Dampar Pesantren

Aviskha izzatun Noilufar
Chapter #8

#8 IZIN

Kata atau tulisan

yang perlahan diucapkan,

memberikan sebuah persetujuan

dengan ketentuan-ketentuan.



Namanya Kang Ahmad Nawa. Santri Ndalem yang menjadi idola bagi para santri putri. Kang Nawa tidak hanya santri yang membantu pekerjaan-pekerjaan yang ada di ndalem kiai. Kang Nawa juga pandai dan cerdas ketika di kelas. Walaupun raut wajahnya pas-pasan. Tidak ganteng, tidak putih, dan juga tidak pula hidungnya mancung seperti oppah-oppah korea. Kang Nawa punya ciri khasnya sendiri, berbadan ramping, kulit sawo matang, dan hidungnya pun tidak mancung.

Kang Nawa tidak pernah kena marah para ustadz atau Kiai ketika dia telat berangkat mengaji. Santri ndalem memang spesial. Kalau ikut ngaji pun alhamdulillah. Beda lagi kalau tidak berangkat, pasti Kang ndalem sehari full ada di ndalem terkadang membantu Bu Nyai di dapur atau ndereaken pergi ndalem.
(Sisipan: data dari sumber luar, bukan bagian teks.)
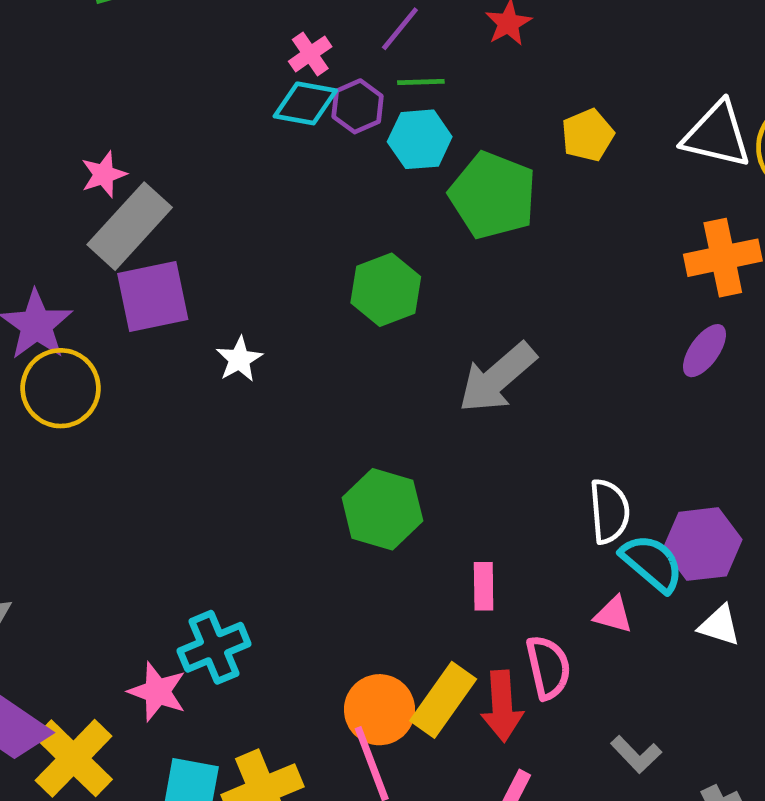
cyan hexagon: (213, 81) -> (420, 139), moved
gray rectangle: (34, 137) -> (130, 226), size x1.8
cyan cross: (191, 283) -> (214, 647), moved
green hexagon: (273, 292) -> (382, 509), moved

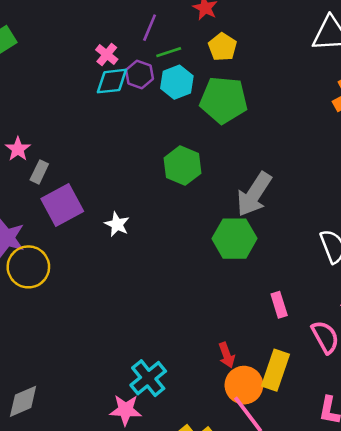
yellow pentagon: (588, 135) -> (222, 47), moved
gray rectangle: (130, 226) -> (39, 172), size x0.5
green hexagon: (382, 509) -> (234, 239), moved
red arrow: (502, 706) -> (227, 355), moved, size x0.7

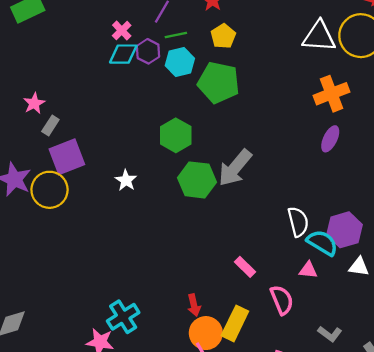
white star: (117, 224) -> (126, 180), moved
green hexagon: (234, 239) -> (197, 180), moved
yellow circle: (28, 267) -> (50, 190), moved
pink rectangle: (279, 305) -> (245, 267), turned -35

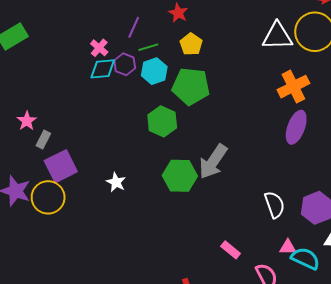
green hexagon: (176, 135) -> (162, 121), moved
purple ellipse: (330, 139) -> (296, 127), size x1.4
cyan semicircle: (322, 243) -> (305, 258), moved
Saat di kelas, ketika ustadz memberikan suatu pertanyaan yang amat sulit semua terdiam dan celingukan. Kalau pertanyaan sulit biasanya yang menjawab Kang Nawa. Tapi kali ini dia terdiam. Kemungkinan belum belajar.

Yang teramat suka ketika bel pulang berbunyi. Dari pertengahan sudah terkantuk-kantuk. Bel berbunyi ngantuk pun hilang.

Tata yang hanya santri biasa dan ada embelan santri singa, kesibukan lainnya hanya menyendiri di tempat yang sepi. Sepi dan udaranya pun enak. Tata memilih musholla pesantren putri untuk menjadi tempat istiqomahnya. Dari hafalan, mengerjakan tugas, sampai tidur pun di musholla putri.

Pagi ini di pesantren, hampir perkamar ada santri yang sakit. Ada yang sakit tapi ingin sekolah, ada yang sakit ingin di pondok, dan ada yang pulang. Yang sakit dan pulang tentunya harus membuat surat izin tidak berangkat sekolah. Walaupun Tata bukan seksi yang mengurusi santri sakit, tugas Tata untuk mengontrol perizinan. Jadi izin itu penting baik itu dari sebuah kata atau surat.

Pernah suatu ketika Tata membaca buku, tapi Tata lupa judulnya apa. Ada kutipan, “Kalau kamu bertanya pada seseorang maka izinlah terlebih dahulu. Izin adalah tatacara untuk menghormati orang lain.” Ternyata izin itu cara untuk bersosial yang baik. Dengan memikirkan kalimat itu, Tata mengelilingi perkamar. Lalu berjalan keluar pondok dengan teman-teman untuk berangkat sekolah. Tidak terlalu berat ketika mondok dengan sekolah cuman dinikmati saja, jika dinikmati tidak ada beban tapi kenikmatan yang haqiqi untuk bersyukur. "Oh iya ya saya masih di kasih mencari ilmu dengan mudah. Di sana-sana pasti banyak yang tidak sekolah sepertiku. Apalagi mondok." Ucap Tata dalam hati.

Hari ini gantian Tata yang terlambat masuk kelas. Tata hanya di suruh berdo’a saja. Bukan seperti Zila yang disuruh menyapu halaman. Soalnya beda, Tata tidak sering terlambat jadinya tidak disuruh menyapu halaman.